What needs to be done —
Reproduce the listing below word for word, leaving out the pictures.

Data for the task —
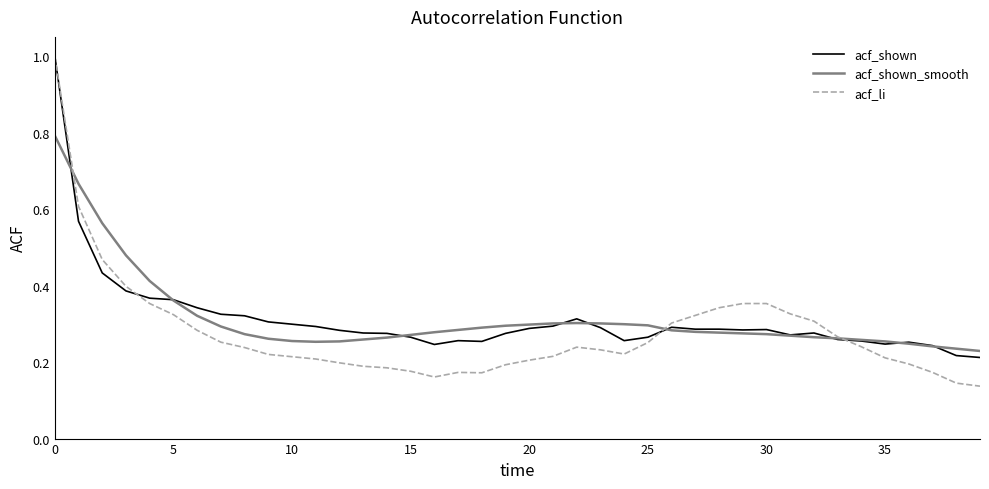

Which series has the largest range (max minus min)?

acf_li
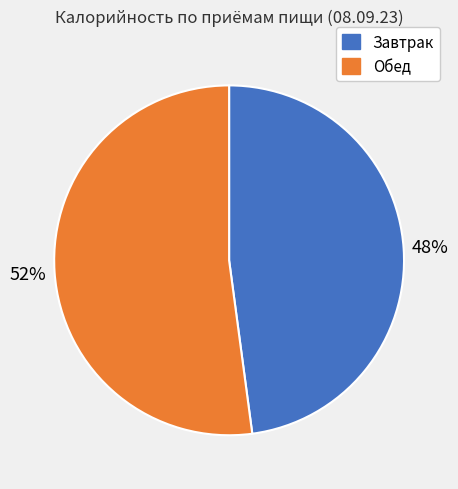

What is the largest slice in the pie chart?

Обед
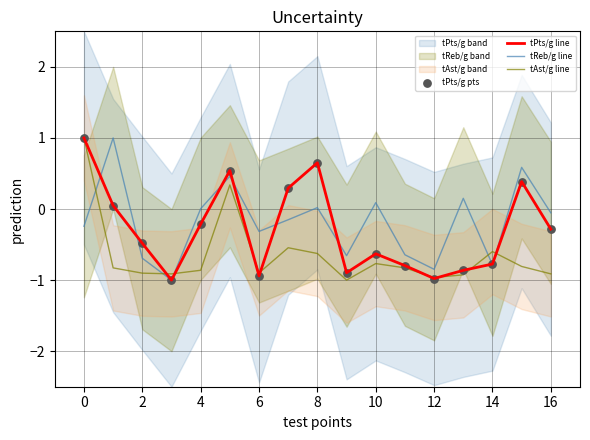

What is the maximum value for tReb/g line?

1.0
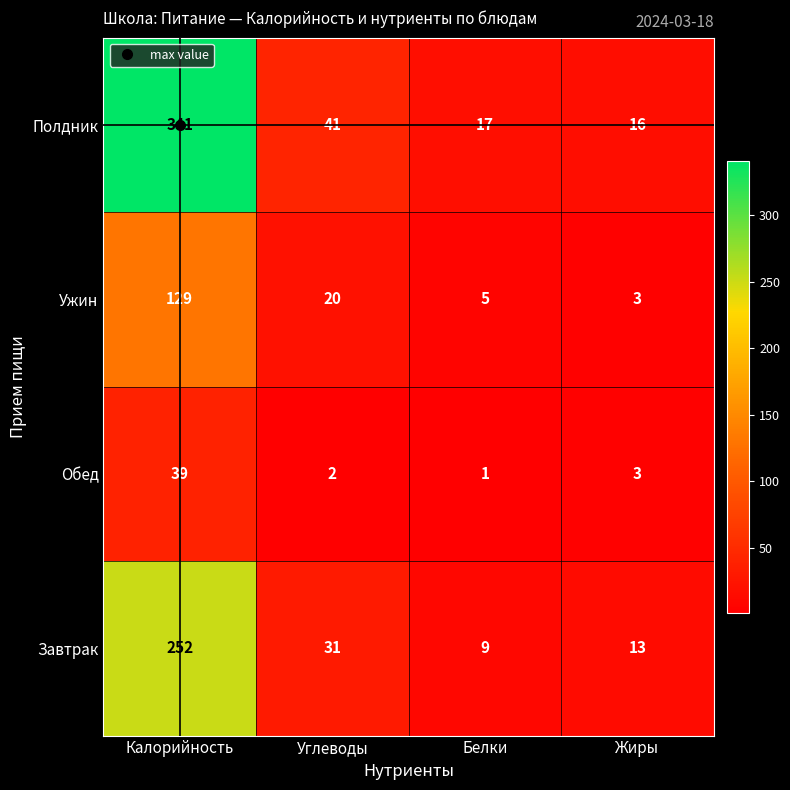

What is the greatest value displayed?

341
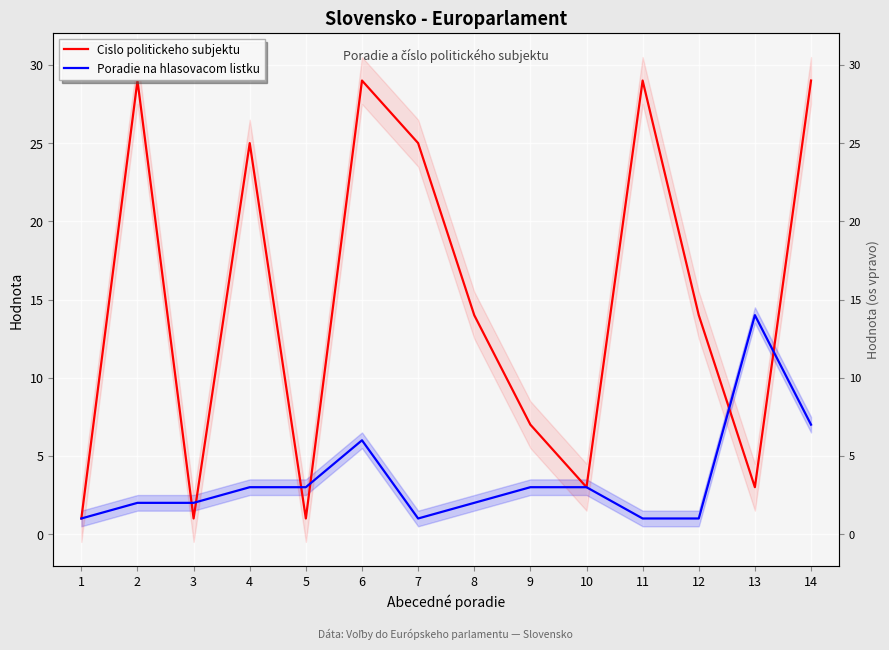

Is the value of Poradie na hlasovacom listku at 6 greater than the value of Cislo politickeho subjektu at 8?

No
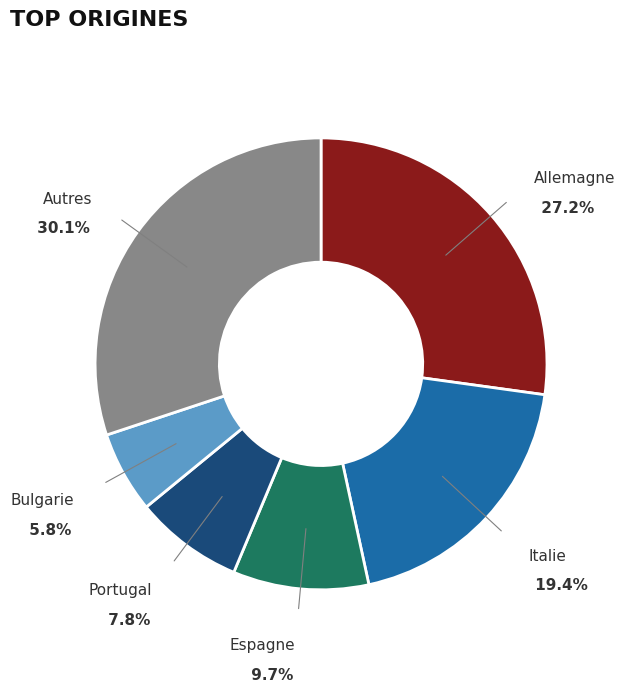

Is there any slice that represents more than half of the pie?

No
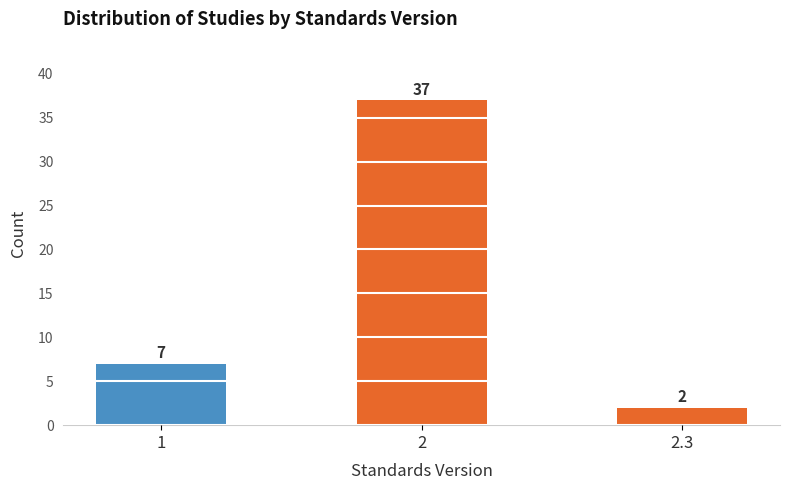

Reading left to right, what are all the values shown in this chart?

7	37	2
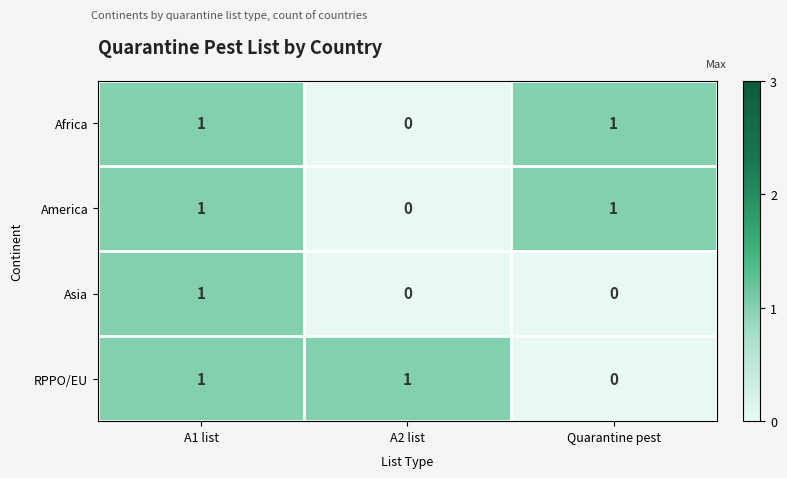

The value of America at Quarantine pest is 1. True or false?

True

Answer box —
Which series has the largest range (max minus min)?

acf_li

What is the largest slice in the pie chart?

Обед

What is the maximum value for tReb/g line?

1.0

What is the greatest value displayed?

341

Is the value of Poradie na hlasovacom listku at 6 greater than the value of Cislo politickeho subjektu at 8?

No

Is there any slice that represents more than half of the pie?

No

Reading left to right, what are all the values shown in this chart?

7	37	2

The value of America at Quarantine pest is 1. True or false?

True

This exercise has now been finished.